Behind the scenes of last night’s debate – well behind – is a foreclosure crisis that has entered its sixth straight year. This is another fire that has not been put out. The only approach in the debate to even talking about this fire was a brief discussion by Gov. Romney about qualified residential mortgages, and his belief that not determining the rules for a QRM has hurt the housing market because of the resulting uncertainty. To the extent that there’s been a delay on deciding the contours of the qualified residential mortgage, it’s because bankers – sadly helped by affordable housing groups – have endlessly lobbied on the issue. And members of Congress of both parties have waded into this as well, to try and graft a safe harbor for mortgage brokers onto the rule. Dodd-Frank wasn’t a law but a plan to write a law later, and the delays result directly from that.
But this is a completely tangential issue to the crisis in housing.
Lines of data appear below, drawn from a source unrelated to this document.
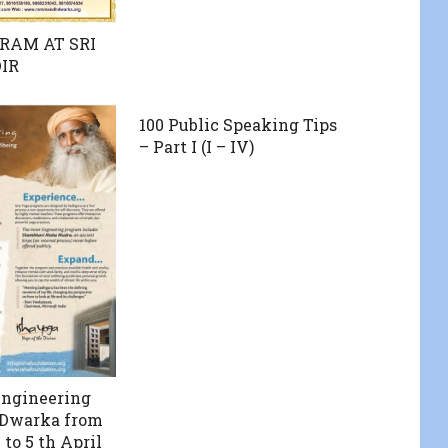
RAM AT SRI
IR
100 Public Speaking Tips
– Part I (I – IV)
Engineering
 Dwarka from
to 5 th April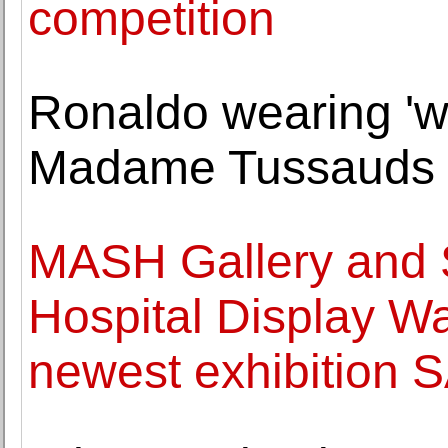
competition
Ronaldo wearing 'wr
Madame Tussauds
MASH Gallery and S
Hospital Display Wa
newest exhibitio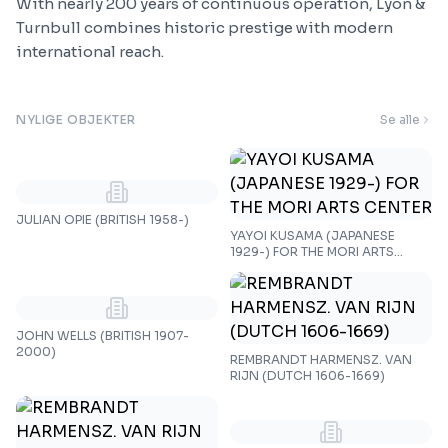
With nearly 200 years of continuous operation, Lyon &
Turnbull combines historic prestige with modern
international reach.
NYLIGE OBJEKTER
Se alle
JULIAN OPIE (BRITISH 1958-)
YAYOI KUSAMA (JAPANESE
1929-) FOR THE MORI ARTS
CENTER
JOHN WELLS (BRITISH 1907-
2000)
REMBRANDT HARMENSZ. VAN
RIJN (DUTCH 1606-1669)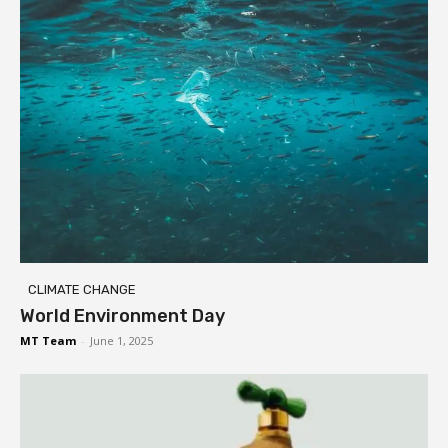
CLIMATE CHANGE
World Environment Day
MT Team
-
June 1, 2025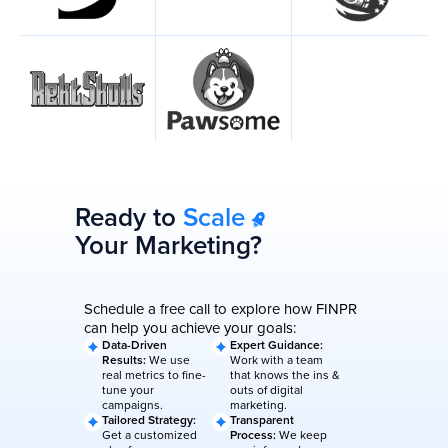
Ready to
Scale
Your Marketing?
Schedule a free call to explore how FINPR
can help you achieve your goals:
Data-Driven
Expert Guidance:
Results:
We use
Work with a team
real metrics to fine-
that knows the ins &
tune your
outs of digital
campaigns.
marketing.
Tailored Strategy:
Transparent
Get a customized
Process:
We keep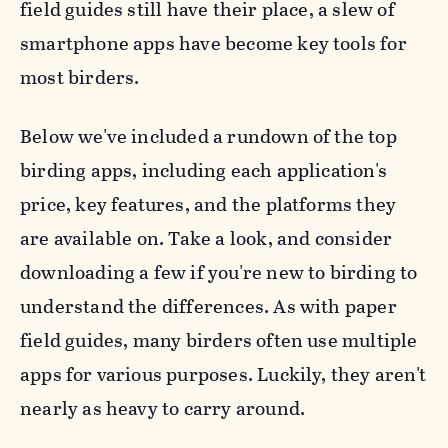
field guides still have their place, a slew of
smartphone apps have become key tools for
most birders.
Below we've included a rundown of the top
birding apps, including each application's
price, key features, and the platforms they
are available on. Take a look, and consider
downloading a few if you're new to birding to
understand the differences. As with paper
field guides, many birders often use multiple
apps for various purposes. Luckily, they aren't
nearly as heavy to carry around.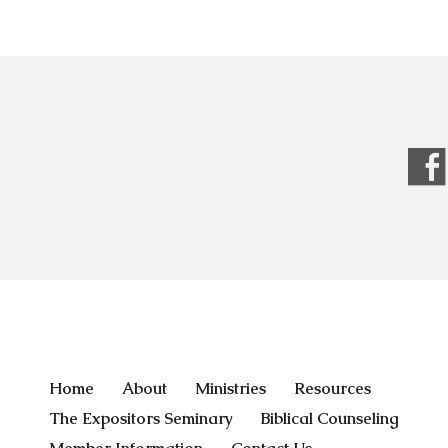
Home
About
Ministries
Resources
The Expositors Seminary
Biblical Counseling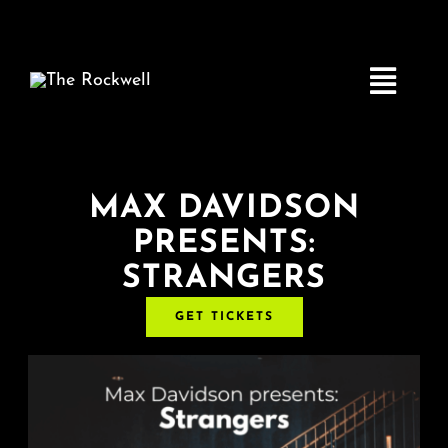
Skip
to
content
Toggle
Navigatio
Home
MAX DAVIDSON
PRESENTS:
COMEDY
STRANGERS
LIVE MUSIC
GET TICKETS
Boston Fringe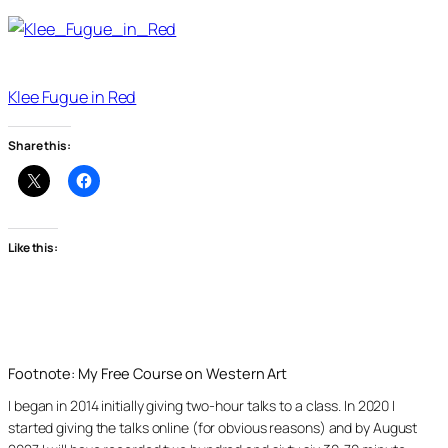
Klee Fugue in Red
Share this:
Like this:
Footnote: My Free Course on Western Art
I began in 2014 initially giving two-hour talks to a class. In 2020 I
started giving the talks online (for obvious reasons) and by August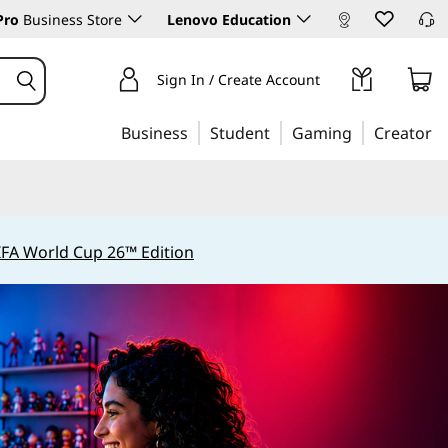
Pro
Business Store
Lenovo Education
Sign In / Create Account
Business
Student
Gaming
Creator
IFA World Cup 26™ Edition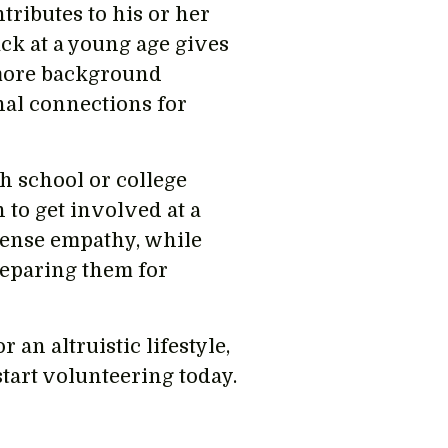
tributes to his or her
ck at a young age gives
 more background
nal connections for
gh school or college
n to get involved at a
ntense empathy, while
reparing them for
r an altruistic lifestyle,
tart volunteering today.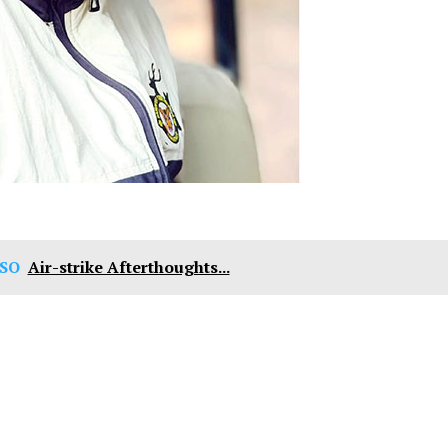
SO
Air-strike Afterthoughts...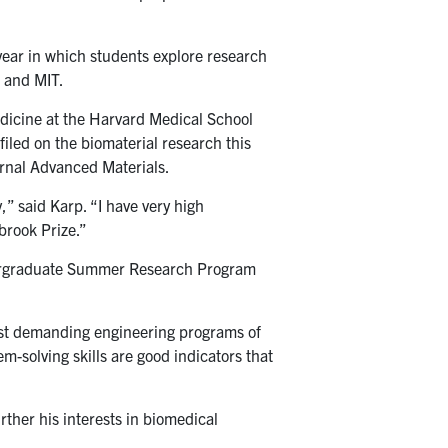
year in which students explore research
d and MIT.
dicine at the Harvard Medical School
led on the biomaterial research this
urnal Advanced Materials.
” said Karp. “I have very high
brook Prize.”
Undergraduate Summer Research Program
ost demanding engineering programs of
em-solving skills are good indicators that
ther his interests in biomedical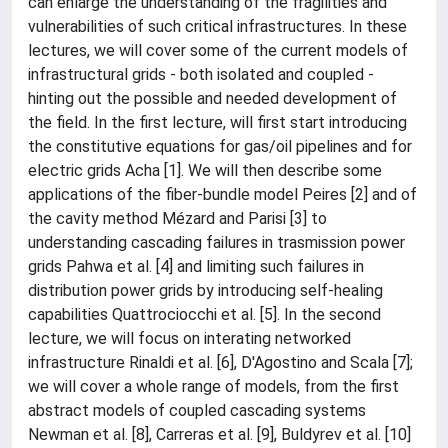
can enlarge the understanding of the fragilities and
vulnerabilities of such critical infrastructures. In these
lectures, we will cover some of the current models of
infrastructural grids - both isolated and coupled -
hinting out the possible and needed development of
the field. In the first lecture, will first start introducing
the constitutive equations for gas/oil pipelines and for
electric grids Acha [1]. We will then describe some
applications of the fiber-bundle model Peires [2] and of
the cavity method Mézard and Parisi [3] to
understanding cascading failures in trasmission power
grids Pahwa et al. [4] and limiting such failures in
distribution power grids by introducing self-healing
capabilities Quattrociocchi et al. [5]. In the second
lecture, we will focus on interating networked
infrastructure Rinaldi et al. [6], D'Agostino and Scala [7];
we will cover a whole range of models, from the first
abstract models of coupled cascading systems
Newman et al. [8], Carreras et al. [9], Buldyrev et al. [10]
And it’s another area where the candidates, and the political class, didn’t show an interest in talking about it.
I’ve actually talked about this with a couple people this week, trying to figure out where the foreclosure crisis is headed. Professor Alan White has a very good exigesis. Since 2007, 4.5 million foreclosures have been executed, and between 4-5 million more are either delinquent or in foreclosure currently. That means that we’re no more than halfway through the crisis. Serious defaults, more than 90 days, are below peak, but defaults still represent 10% of all mortgages.